UFC

Grapplerzy bili się w stójce – Aljamain Sterling wypunktował Briana Ortegę na UFC Szanghaj

Aljamain Sterling wypunktował Briana Ortegę w drugiej najważniejszej walce UFC Szanghaj.

Po niezachwycającym zdecydowanie widowisku Aljamain Sterling (25-5) pokonał Briana Ortegę (16-5) w co-main evencie gali UFC Fight Night w Szanghaju.

Sterling od początku wywierał presję. Ortega hasał do boków. Aljamain trafił ładnym prawym w kontrze, potem ściął rywala z nóg lowkingiem. Ortega od razu zerwał się na nogi. W dystansie widoczna była przewaga szybkościowa Sterlinga. Czasami jednak odpalał on obszerne cepy, szukając nokautu. Ortega czaił się na bokserskie kontry. Kolejne lowkingi spadły na wykroczną nogę T-City, który zdecydowanie aktywnością nie grzeszył. Szybki kros Sterlinga w punkt, kontra lewym sierpem blisko, lowking u celu. Ortega podkręcił tempo w końcówce rundy. Zainkasował middlekick. Ładne kontry Sterlinga na koniec.

Rozochocił się w rundzie drugiej Sterling, który zaczął polować na obrotowe backfisty. W dystansie Sterling nadal był skuteczniejszy, choć Ortega odrobinę zwiększył aktywność względem pierwszej odsłony, tu i ówdzie trafiając ciosami. Brian miał jednak nadal problem z szybkością i ruchliwością Funk Mastera.

W pewnym momencie Sterling trafił Ortegę mocnym prawym, ale ten zaczął protestować, sugerując, że oberwał palcem w oko. Sędzia Herb Dean – swoim zwyczajem niezdecydowany – nie przerwał walki, ale potem jednak przerwał. Powtórki wyraźnie pokazały, że cios był legalny. Po wznowieniu zawodnicy wymienili się kilkoma nieszczególnie składnymi kombinacjami i runda druga dobiegła końca.

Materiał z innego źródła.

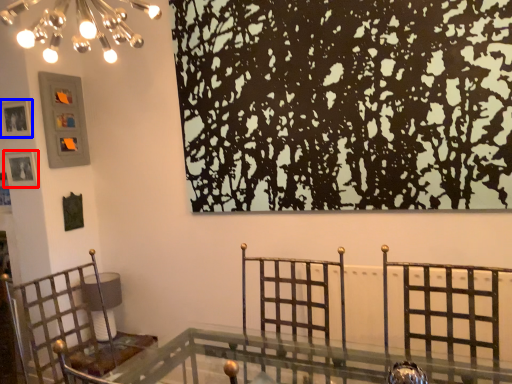
Question: Among these objects, which one is nearest to the camera, picture frame (highlighted by a red box) or picture frame (highlighted by a blue box)?

Choices:
 (A) picture frame
 (B) picture frame

Answer: (B)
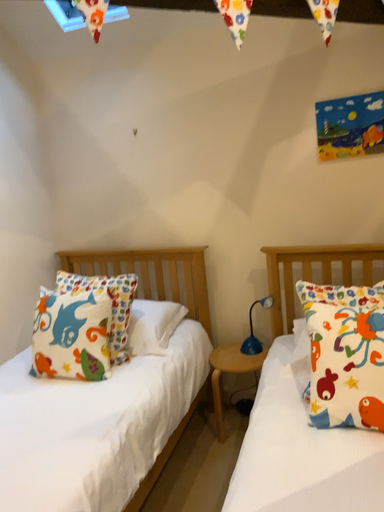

PEŁNE WYNIKI UFC SZANGHAJ – TUTAJ


W rundzie trzeciej walka odrobinę się wyrównała. Ortega zaczął pracować lowkingami. Jednak inkasował masę szybkich jabów, a i pojedyncze lowkingi Sterlinga ważyły znacznie więcej – jednym z takowych Funk Master ponownie ściął Ortegę z nóg.

W końcówce rundy Ortega nacierał, ale zbierał jab za jabem. Sterling pozostawał dla niego nieuchwytnym celem. W ostatnich sekundach doszło do ostrych wymian, w których Ortega zainkasował uderzenia, ale nadal wściekle nacierał, jednym mocnym ciosem dosięgając Sterlinga.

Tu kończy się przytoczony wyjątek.